In der fünften Generation wird in einem Steinbruch in Dortmund-Buchholz Ruhrsandstein gewonnen. Maschinen haben die Arbeit der Menschen ersetzt.
Wie Nebel zieht der Steinstaub durch die große Felsenschlucht, in der man auch gut einen Western drehen könnte. Aber statt eines Cowboys auf einem Pferd steht hier ein Bagger mit einem mannshohen Meißel. Der Boden vibriert, als er einen noch größeren Stein aus dem Felsen haut. Mit den Steinen aus der Heimat bauten die Menschen früher ihre Häuser. Heute ist das keine Selbstverständlichkeit mehr. Doch ein kleiner Steinbruch in Dortmund-Buchholz lässt sich nicht beirren. Das Familienunternehmen baut in der fünften Generation Ruhrsandstein ab, seit 1871.
„Früher gab es keine Steine aus China, keine Kunststeine“, sagt Heinrich Oberste. Der 73-Jährige hat das Ruder an seine Söhne Thomas und Frank weitergegeben. Fünf Arbeitskräfte unterstützen sie. „China ist für uns keine Konkurrenz“, sagt Thomas Oberste. „Ruhrsandstein gibt’s da nicht, bei Granit sieht das schon anders aus.“
Die Zeit des Sprengens ist vorbei
Ruhrsandstein ist – vereinfacht erklärt – aus versteinerten Sandschichten entstanden. „Das Schwarze ist Steinkohle“, sagt Thomas Oberste, während er auf die dunkle Spur im hellen Stein zeigt. Vielleicht ein kleiner Ast, der einst im Wasser geschwommen ist – vor rund 300 Millionen Jahren im Karbonzeitalter. „Hin und wieder findet man tolle Abdrücke.“
Die Zeit des Sprengens ist vorbei. Das übernehmen nun Maschinen. „Früher haben hier 50 Leute gearbeitet, heute machst du das alleine“, sagt Thomas Oberste in der Schlucht, nachdem er mit dem riesigen Meißel den Stein gelöst hat. Nun fährt er mit einem anderen Bagger an die Stelle und lädt den Stein auf die Schaufel. Täglich holt er ungefähr eine Stunde lang Steine aus dem Gelände, das insgesamt etwa so groß ist wie zehn Fußballfelder. Die meiste Arbeit wird jedoch in der Werkhalle erledigt. Davor lässt Thomas Oberste seine Stein-Ernte von der Schaufel fallen. Eine „Gurke“ nennt er das Stück scherzend. Dunkel ist es. Braune Risse sind zu sehen, die von Bewegungen im Gestein herrühren. Während sie früher solch einen Stein aussortiert haben, weil er zur Gartenplatte oder Treppenstufe nicht taugte, wird heute jeder „Krümel“ verwertet. „Sonst könnten wir nicht kostendeckend arbeiten.“ Kleinere Steine landen etwa in Gabionen: Drahtgestelle zur Umzäunung von Gärten. Doch einen Meter höher oder tiefer im Felsen kann der Stein schon wieder anders aussehen. So ist es jedes Mal eine Überraschung, mit welchem Brocken Thomas Oberste zur Halle zurückkehrt.

#### [Aufgabenstellung]
**a)** Benenne in der Auflistung von der Zeile mit „name author: Trin.“ bis zur Zeile mit „country: Venezuela“ das Wort „collectors“ in „collected by“ um. Gib nur diese Zeilen wieder und lass alles andere darin unverändert.
**b)** Schreibe den Text über den Steinbruch in Dortmund-Buchholz an der Stelle weiter, an der er endet.

(Einträge aus einer Sammlung)

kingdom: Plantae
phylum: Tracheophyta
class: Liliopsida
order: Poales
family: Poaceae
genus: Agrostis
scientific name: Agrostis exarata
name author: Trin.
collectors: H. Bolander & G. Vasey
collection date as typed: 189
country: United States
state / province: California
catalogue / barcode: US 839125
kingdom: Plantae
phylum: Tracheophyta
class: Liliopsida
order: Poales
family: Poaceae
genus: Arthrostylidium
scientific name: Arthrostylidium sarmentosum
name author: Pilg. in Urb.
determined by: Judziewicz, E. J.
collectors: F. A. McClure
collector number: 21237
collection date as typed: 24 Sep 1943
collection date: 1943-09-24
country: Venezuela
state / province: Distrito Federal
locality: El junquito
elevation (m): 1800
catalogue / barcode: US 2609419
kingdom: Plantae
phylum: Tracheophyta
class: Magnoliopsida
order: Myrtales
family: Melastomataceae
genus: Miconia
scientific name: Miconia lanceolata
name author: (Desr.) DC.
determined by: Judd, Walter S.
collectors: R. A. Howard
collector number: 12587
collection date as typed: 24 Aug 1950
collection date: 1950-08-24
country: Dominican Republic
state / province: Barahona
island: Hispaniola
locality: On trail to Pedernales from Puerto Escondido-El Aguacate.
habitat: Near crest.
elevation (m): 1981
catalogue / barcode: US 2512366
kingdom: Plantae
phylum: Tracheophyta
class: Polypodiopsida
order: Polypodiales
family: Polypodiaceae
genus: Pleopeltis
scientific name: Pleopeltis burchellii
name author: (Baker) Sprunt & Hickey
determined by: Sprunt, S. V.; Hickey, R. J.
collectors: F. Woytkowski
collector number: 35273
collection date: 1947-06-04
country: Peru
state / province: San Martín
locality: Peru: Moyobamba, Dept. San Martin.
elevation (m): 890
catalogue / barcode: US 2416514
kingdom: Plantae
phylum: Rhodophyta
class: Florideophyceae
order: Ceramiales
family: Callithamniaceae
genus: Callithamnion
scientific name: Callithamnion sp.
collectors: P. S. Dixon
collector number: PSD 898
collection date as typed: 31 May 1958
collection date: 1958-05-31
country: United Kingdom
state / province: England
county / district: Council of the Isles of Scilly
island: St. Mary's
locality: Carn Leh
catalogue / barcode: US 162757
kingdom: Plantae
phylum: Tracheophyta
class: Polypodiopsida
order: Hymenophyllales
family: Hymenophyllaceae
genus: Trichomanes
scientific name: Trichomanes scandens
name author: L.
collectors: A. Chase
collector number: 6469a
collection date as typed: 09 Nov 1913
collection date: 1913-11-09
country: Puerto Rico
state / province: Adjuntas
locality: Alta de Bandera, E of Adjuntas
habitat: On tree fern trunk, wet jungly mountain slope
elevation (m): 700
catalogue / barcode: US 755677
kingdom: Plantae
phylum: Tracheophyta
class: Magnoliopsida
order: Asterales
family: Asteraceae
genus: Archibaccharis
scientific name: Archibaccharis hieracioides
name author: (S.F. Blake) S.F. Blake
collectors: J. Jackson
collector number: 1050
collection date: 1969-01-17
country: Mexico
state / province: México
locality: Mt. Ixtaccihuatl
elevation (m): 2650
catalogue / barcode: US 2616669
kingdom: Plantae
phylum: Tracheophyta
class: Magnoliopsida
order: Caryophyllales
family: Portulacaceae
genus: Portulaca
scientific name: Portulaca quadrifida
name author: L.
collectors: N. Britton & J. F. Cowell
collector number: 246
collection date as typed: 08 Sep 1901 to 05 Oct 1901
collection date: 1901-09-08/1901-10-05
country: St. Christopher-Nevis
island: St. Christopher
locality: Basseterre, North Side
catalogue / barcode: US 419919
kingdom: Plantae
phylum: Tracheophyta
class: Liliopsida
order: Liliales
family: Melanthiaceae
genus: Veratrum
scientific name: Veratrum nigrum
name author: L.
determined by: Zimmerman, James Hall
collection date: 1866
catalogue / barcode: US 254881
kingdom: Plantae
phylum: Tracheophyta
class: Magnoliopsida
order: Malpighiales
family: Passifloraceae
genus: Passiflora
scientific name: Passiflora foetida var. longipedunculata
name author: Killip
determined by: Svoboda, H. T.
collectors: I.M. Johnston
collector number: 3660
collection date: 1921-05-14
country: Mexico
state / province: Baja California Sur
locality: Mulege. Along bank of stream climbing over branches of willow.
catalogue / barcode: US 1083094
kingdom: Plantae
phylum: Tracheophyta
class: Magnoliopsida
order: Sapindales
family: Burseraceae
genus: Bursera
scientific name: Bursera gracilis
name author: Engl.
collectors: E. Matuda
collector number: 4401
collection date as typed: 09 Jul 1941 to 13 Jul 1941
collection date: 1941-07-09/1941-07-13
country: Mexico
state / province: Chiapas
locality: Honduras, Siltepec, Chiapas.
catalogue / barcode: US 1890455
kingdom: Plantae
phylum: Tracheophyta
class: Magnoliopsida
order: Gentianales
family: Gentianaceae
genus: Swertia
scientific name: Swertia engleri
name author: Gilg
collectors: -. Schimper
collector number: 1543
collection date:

#### [Lösungen]
**a)**
name author: Trin.
collected by: H. Bolander & G. Vasey
collection date as typed: 189
country: United States
state / province: California
catalogue / barcode: US 839125
kingdom: Plantae
phylum: Tracheophyta
class: Liliopsida
order: Poales
family: Poaceae
genus: Arthrostylidium
scientific name: Arthrostylidium sarmentosum
name author: Pilg. in Urb.
determined by: Judziewicz, E. J.
collected by: F. A. McClure
collector number: 21237
collection date as typed: 24 Sep 1943
collection date: 1943-09-24
country: Venezuela

**b)**
Naturstein zum Selbstsammeln – für zehn Euro pro Wagenladung
Mit einem Gabelstapler bringt er nun den Stein in die Werkstatt und legt ihn unter eine riesige Säge, die durch den Stein gleitet. Das sieht so leicht aus wie bei einer Brotmaschine. „Diamanten“, heißt das Zauberwort. Industriediamanten zwar, aber sie teilen Steine in Minutenschnelle. Und doch dürfen die Scheiben nicht beliebig groß sein. Eine Platte wird entlang der Linie einer versteinerten Sandschicht geschnitten. „Sonst bricht der Stein wie Holz“, erklärt Thomas Oberste und scherzt: „Steinbruch fängt mit Stein an und hört mit Bruch auf.“
Wer selbst in der Schlucht nach einem Naturstein suchen möchte, darf sich für zehn Euro so viel in den Wagen packen, wie reinpasst. Oder wie das Auto aushält. Ordentlich geschnittene Platten fürs Wohnzimmer findet man dort natürlich nicht. Sie liegen akkurat gestapelt in der Halle. Josef Gralla hat eine Platte auf einen Holzständer gelegt und bearbeitet nun die Kante mit Sprengeisen und Hammer. „Bossieren“, nennt der 57-jährige Steinmetz diese Arbeit. Danach sieht die Kante aus wie aus dem Stein gebrochen.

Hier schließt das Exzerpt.